→ Action item
In the records below, tally each line that contains the word "From" and give the total only.

════════════════

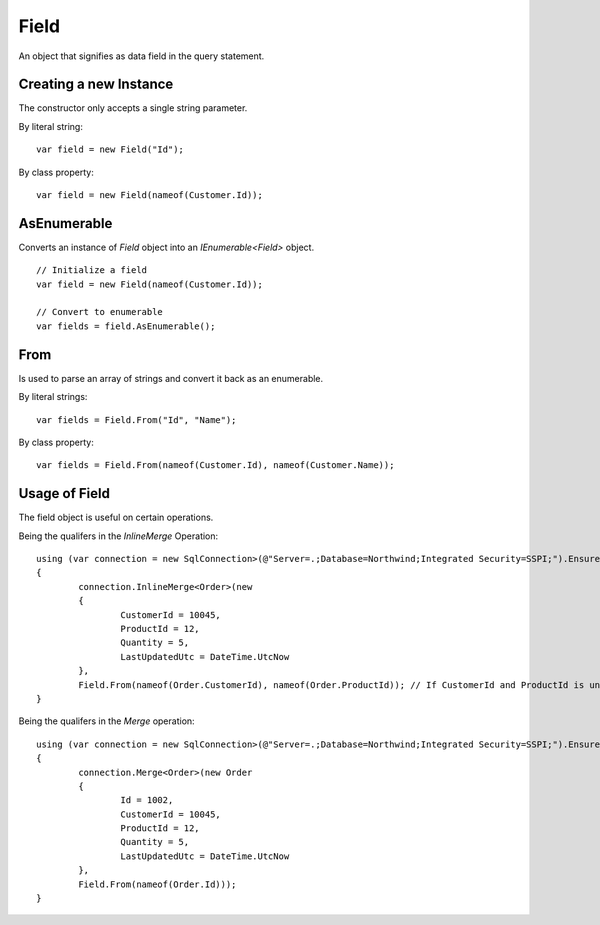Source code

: Field
=====

An object that signifies as data field in the query statement.

Creating a new Instance
-----------------------

The constructor only accepts a single string parameter.

.. highlight:: c#

By literal string:

::

	var field = new Field("Id");

By class property:

::

	var field = new Field(nameof(Customer.Id));

AsEnumerable
------------

Converts an instance of `Field` object into an `IEnumerable<Field>` object.

.. highlight:: c#

::

	// Initialize a field
	var field = new Field(nameof(Customer.Id));

	// Convert to enumerable
	var fields = field.AsEnumerable();

From
----

Is used to parse an array of strings and convert it back as an enumerable.

.. highlight:: c#

By literal strings:

::

	var fields = Field.From("Id", "Name");

By class property:

::

	var fields = Field.From(nameof(Customer.Id), nameof(Customer.Name));

Usage of Field
--------------

The field object is useful on certain operations.

Being the qualifers in the `InlineMerge` Operation:

::

	using (var connection = new SqlConnection>(@"Server=.;Database=Northwind;Integrated Security=SSPI;").EnsureOpen())
	{
		connection.InlineMerge<Order>(new
		{
			CustomerId = 10045,
			ProductId = 12,
			Quantity = 5,
			LastUpdatedUtc = DateTime.UtcNow
		},
		Field.From(nameof(Order.CustomerId), nameof(Order.ProductId)); // If CustomerId and ProductId is unique
	}

Being the qualifers in the `Merge` operation:

::

	using (var connection = new SqlConnection>(@"Server=.;Database=Northwind;Integrated Security=SSPI;").EnsureOpen())
	{
		connection.Merge<Order>(new Order
		{
			Id = 1002,
			CustomerId = 10045,
			ProductId = 12,
			Quantity = 5,
			LastUpdatedUtc = DateTime.UtcNow
		},
		Field.From(nameof(Order.Id)));
	}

════════════════

→ Worked solution
5